In chemistry, a dehydration reaction is a conversion that involves the loss of water from the reacting molecule or ion. Dehydration reactions are common processes, the reverse of a hydration reaction. Common dehydrating agents used in organic synthesis include sulfuric acid and alumina. Often dehydration reactions are effected with heating.
The classic example of a dehydration reaction is the Fischer esterification, which involves treating a carboxylic acid with an alcohol in the presence of a dehydrating agent:
- RCO2H + R′OH ⇌ RCO2R′ + H2O
Two monosaccharides, such as glucose and fructose, can be joined together (to form saccharose) using dehydration synthesis. The new molecule, consisting of two monosaccharides, is called a disaccharide.
The process of hydrolysis is the reverse reaction, meaning that the water is recombined with the two hydroxyl groups and the disaccharide reverts to being monosaccharides.

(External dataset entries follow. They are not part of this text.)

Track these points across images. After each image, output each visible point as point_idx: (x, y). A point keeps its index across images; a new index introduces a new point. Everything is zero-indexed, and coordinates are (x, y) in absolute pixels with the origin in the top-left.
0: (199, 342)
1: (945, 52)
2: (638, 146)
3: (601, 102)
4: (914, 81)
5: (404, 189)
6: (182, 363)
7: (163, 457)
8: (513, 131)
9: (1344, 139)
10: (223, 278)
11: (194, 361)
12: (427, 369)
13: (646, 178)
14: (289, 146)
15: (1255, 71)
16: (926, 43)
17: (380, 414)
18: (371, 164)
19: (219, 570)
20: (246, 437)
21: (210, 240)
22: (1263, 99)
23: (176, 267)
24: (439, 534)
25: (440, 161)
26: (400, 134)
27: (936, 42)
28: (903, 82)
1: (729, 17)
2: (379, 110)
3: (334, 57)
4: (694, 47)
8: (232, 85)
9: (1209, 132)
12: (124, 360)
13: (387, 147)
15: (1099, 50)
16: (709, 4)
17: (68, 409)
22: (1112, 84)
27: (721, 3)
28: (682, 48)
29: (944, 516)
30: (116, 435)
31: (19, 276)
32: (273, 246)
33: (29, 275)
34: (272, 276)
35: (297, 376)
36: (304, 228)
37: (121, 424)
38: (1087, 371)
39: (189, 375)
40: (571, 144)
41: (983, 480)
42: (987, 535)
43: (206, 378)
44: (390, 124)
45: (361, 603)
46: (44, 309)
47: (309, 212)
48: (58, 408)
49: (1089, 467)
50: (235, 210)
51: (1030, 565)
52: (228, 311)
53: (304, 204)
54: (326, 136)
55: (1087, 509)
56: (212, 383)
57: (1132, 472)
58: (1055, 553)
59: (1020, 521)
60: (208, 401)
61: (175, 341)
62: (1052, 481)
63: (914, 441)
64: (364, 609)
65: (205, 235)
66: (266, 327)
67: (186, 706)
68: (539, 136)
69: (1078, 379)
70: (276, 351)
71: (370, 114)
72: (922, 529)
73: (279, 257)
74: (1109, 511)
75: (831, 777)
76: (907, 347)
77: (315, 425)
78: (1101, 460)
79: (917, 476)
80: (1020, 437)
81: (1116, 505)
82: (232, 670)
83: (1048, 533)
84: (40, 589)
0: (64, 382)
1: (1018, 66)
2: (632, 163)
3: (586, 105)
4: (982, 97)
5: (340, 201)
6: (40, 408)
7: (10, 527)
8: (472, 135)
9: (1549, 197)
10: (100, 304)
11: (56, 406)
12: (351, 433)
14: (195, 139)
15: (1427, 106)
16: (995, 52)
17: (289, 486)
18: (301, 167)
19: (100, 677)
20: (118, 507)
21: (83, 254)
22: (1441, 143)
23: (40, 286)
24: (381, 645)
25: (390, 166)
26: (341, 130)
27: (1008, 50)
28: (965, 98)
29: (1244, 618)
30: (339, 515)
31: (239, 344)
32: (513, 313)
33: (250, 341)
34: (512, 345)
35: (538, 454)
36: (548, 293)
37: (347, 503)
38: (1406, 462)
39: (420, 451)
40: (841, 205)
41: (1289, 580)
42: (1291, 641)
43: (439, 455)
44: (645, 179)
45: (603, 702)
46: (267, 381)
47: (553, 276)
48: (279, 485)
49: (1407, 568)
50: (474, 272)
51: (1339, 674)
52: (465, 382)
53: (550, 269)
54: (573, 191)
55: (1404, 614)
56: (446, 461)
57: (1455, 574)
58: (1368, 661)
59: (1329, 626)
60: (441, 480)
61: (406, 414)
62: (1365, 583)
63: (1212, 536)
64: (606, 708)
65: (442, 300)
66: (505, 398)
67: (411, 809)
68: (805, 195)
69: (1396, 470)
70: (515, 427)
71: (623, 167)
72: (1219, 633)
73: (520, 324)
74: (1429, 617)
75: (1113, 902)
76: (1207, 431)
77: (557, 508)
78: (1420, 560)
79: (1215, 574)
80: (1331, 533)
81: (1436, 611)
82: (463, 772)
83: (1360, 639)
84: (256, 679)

In the related condensation reaction water is released from two different reactants.
In organic synthesis, there are many examples of dehydration reaction, for example dehydration of alcohols or sugars.
|Conversion of two alcohols to an ether (substitution)||2 R–OH → R–O–R + H2O|
|Conversion of an acid and an alcohol to an ester (Fischer–Speier esterification)||R−COOH + R'−OH → R−COO−R' + H2O|
|Conversion of an alcohol to alkene (elimination)||R–CH2−CHOH–R → R–CH=CH–R + H2O||for example the conversion of glycerol to acrolein:|
|Conversion of two carboxylic acids an acyl anhydride||2 RCOOH → (RCO)2O + H2O|
|Conversion of an amide to a nitrile||RCONH2 → R–CN + H2O|
Other examples of dehydration synthesis reactions are the formation of triglycerides from fatty acids and the formation of glycosidic bonds between saccharide molecules, such as the formation of maltose from two glucose molecules.